(YOUR OBJECTIVE)
Would you write out all of the data exactly as it appears below?

• • •

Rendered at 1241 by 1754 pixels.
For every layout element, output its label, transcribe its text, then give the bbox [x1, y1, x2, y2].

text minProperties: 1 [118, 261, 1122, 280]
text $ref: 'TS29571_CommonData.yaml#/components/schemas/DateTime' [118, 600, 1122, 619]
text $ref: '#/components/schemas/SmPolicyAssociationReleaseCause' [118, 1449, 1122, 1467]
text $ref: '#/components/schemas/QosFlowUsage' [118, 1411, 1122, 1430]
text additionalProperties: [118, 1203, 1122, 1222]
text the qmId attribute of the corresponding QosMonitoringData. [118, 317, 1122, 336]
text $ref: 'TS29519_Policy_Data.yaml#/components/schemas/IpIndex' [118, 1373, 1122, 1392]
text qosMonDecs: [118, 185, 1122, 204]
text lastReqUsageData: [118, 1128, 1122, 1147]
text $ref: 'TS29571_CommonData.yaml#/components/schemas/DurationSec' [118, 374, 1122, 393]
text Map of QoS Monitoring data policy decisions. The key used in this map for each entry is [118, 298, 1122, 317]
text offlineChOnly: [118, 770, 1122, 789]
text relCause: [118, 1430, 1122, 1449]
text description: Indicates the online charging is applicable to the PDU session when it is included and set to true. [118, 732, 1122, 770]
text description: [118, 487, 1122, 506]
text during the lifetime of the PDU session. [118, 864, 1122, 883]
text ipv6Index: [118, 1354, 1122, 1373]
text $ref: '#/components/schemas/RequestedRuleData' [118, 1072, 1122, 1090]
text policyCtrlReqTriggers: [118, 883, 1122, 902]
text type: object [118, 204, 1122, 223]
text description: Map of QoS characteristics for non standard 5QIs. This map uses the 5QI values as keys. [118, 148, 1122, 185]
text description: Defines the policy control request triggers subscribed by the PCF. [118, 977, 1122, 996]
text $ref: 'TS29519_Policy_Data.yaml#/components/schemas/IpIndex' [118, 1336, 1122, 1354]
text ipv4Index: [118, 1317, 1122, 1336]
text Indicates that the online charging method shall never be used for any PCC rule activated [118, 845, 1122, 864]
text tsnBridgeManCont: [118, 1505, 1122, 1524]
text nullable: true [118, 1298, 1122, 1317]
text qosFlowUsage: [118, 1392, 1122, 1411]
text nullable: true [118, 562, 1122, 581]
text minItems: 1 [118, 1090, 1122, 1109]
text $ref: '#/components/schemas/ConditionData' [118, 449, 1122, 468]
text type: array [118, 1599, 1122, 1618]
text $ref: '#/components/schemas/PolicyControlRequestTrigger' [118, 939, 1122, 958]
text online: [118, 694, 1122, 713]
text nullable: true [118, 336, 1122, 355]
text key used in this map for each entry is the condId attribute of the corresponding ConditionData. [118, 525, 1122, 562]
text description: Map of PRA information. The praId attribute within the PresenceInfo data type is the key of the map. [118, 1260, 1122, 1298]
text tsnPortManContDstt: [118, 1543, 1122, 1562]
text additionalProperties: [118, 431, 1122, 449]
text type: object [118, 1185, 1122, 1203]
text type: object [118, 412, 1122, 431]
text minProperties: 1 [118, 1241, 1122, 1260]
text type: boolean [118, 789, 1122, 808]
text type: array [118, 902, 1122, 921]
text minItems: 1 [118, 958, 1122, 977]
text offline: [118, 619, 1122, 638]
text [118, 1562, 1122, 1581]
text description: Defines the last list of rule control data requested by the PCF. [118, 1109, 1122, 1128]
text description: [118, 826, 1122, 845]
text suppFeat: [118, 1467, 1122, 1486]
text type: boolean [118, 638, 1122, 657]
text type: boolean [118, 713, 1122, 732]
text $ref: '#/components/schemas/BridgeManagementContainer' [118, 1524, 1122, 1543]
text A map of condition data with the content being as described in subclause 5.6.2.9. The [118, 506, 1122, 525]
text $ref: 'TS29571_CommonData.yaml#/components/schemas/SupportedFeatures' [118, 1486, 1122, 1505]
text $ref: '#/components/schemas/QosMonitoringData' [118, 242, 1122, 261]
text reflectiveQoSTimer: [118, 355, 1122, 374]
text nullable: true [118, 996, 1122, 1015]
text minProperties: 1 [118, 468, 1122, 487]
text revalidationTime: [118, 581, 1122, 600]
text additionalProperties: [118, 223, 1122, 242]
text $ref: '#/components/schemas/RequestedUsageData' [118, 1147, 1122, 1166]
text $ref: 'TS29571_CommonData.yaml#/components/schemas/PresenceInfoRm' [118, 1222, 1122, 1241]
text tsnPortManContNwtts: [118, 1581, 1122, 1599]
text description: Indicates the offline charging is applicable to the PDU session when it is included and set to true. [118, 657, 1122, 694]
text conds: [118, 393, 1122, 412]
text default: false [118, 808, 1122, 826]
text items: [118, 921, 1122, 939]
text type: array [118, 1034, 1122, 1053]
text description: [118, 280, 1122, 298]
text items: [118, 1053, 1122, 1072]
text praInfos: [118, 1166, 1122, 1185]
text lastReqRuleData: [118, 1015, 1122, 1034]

• • •

(FINISHED TASK)
Rendered at 1241 by 1754 pixels.
For every layout element, output its label, transcribe its text, then give the bbox [x1, y1, x2, y2].

text minProperties: 1 [118, 261, 1122, 280]
text $ref: 'TS29571_CommonData.yaml#/components/schemas/DateTime' [118, 600, 1122, 619]
text $ref: '#/components/schemas/SmPolicyAssociationReleaseCause' [118, 1449, 1122, 1467]
text $ref: '#/components/schemas/QosFlowUsage' [118, 1411, 1122, 1430]
text additionalProperties: [118, 1203, 1122, 1222]
text the qmId attribute of the corresponding QosMonitoringData. [118, 317, 1122, 336]
text $ref: 'TS29519_Policy_Data.yaml#/components/schemas/IpIndex' [118, 1373, 1122, 1392]
text qosMonDecs: [118, 185, 1122, 204]
text lastReqUsageData: [118, 1128, 1122, 1147]
text $ref: 'TS29571_CommonData.yaml#/components/schemas/DurationSec' [118, 374, 1122, 393]
text Map of QoS Monitoring data policy decisions. The key used in this map for each entry is [118, 298, 1122, 317]
text offlineChOnly: [118, 770, 1122, 789]
text relCause: [118, 1430, 1122, 1449]
text description: Indicates the online charging is applicable to the PDU session when it is included and set to true. [118, 732, 1122, 770]
text description: [118, 487, 1122, 506]
text during the lifetime of the PDU session. [118, 864, 1122, 883]
text ipv6Index: [118, 1354, 1122, 1373]
text $ref: '#/components/schemas/RequestedRuleData' [118, 1072, 1122, 1090]
text policyCtrlReqTriggers: [118, 883, 1122, 902]
text type: object [118, 204, 1122, 223]
text description: Map of QoS characteristics for non standard 5QIs. This map uses the 5QI values as keys. [118, 148, 1122, 185]
text description: Defines the policy control request triggers subscribed by the PCF. [118, 977, 1122, 996]
text $ref: 'TS29519_Policy_Data.yaml#/components/schemas/IpIndex' [118, 1336, 1122, 1354]
text ipv4Index: [118, 1317, 1122, 1336]
text Indicates that the online charging method shall never be used for any PCC rule activated [118, 845, 1122, 864]
text tsnBridgeManCont: [118, 1505, 1122, 1524]
text nullable: true [118, 1298, 1122, 1317]
text qosFlowUsage: [118, 1392, 1122, 1411]
text nullable: true [118, 562, 1122, 581]
text minItems: 1 [118, 1090, 1122, 1109]
text $ref: '#/components/schemas/ConditionData' [118, 449, 1122, 468]
text type: array [118, 1599, 1122, 1618]
text $ref: '#/components/schemas/PolicyControlRequestTrigger' [118, 939, 1122, 958]
text online: [118, 694, 1122, 713]
text nullable: true [118, 336, 1122, 355]
text key used in this map for each entry is the condId attribute of the corresponding ConditionData. [118, 525, 1122, 562]
text description: Map of PRA information. The praId attribute within the PresenceInfo data type is the key of the map. [118, 1260, 1122, 1298]
text tsnPortManContDstt: [118, 1543, 1122, 1562]
text additionalProperties: [118, 431, 1122, 449]
text type: object [118, 1185, 1122, 1203]
text type: object [118, 412, 1122, 431]
text minProperties: 1 [118, 1241, 1122, 1260]
text type: boolean [118, 789, 1122, 808]
text type: array [118, 902, 1122, 921]
text minItems: 1 [118, 958, 1122, 977]
text offline: [118, 619, 1122, 638]
text [118, 1562, 1122, 1581]
text description: Defines the last list of rule control data requested by the PCF. [118, 1109, 1122, 1128]
text description: [118, 826, 1122, 845]
text suppFeat: [118, 1467, 1122, 1486]
text type: boolean [118, 638, 1122, 657]
text type: boolean [118, 713, 1122, 732]
text $ref: '#/components/schemas/BridgeManagementContainer' [118, 1524, 1122, 1543]
text A map of condition data with the content being as described in subclause 5.6.2.9. The [118, 506, 1122, 525]
text $ref: 'TS29571_CommonData.yaml#/components/schemas/SupportedFeatures' [118, 1486, 1122, 1505]
text $ref: '#/components/schemas/QosMonitoringData' [118, 242, 1122, 261]
text reflectiveQoSTimer: [118, 355, 1122, 374]
text nullable: true [118, 996, 1122, 1015]
text minProperties: 1 [118, 468, 1122, 487]
text revalidationTime: [118, 581, 1122, 600]
text additionalProperties: [118, 223, 1122, 242]
text $ref: '#/components/schemas/RequestedUsageData' [118, 1147, 1122, 1166]
text $ref: 'TS29571_CommonData.yaml#/components/schemas/PresenceInfoRm' [118, 1222, 1122, 1241]
text tsnPortManContNwtts: [118, 1581, 1122, 1599]
text description: Indicates the offline charging is applicable to the PDU session when it is included and set to true. [118, 657, 1122, 694]
text conds: [118, 393, 1122, 412]
text default: false [118, 808, 1122, 826]
text items: [118, 921, 1122, 939]
text type: array [118, 1034, 1122, 1053]
text description: [118, 280, 1122, 298]
text items: [118, 1053, 1122, 1072]
text praInfos: [118, 1166, 1122, 1185]
text lastReqRuleData: [118, 1015, 1122, 1034]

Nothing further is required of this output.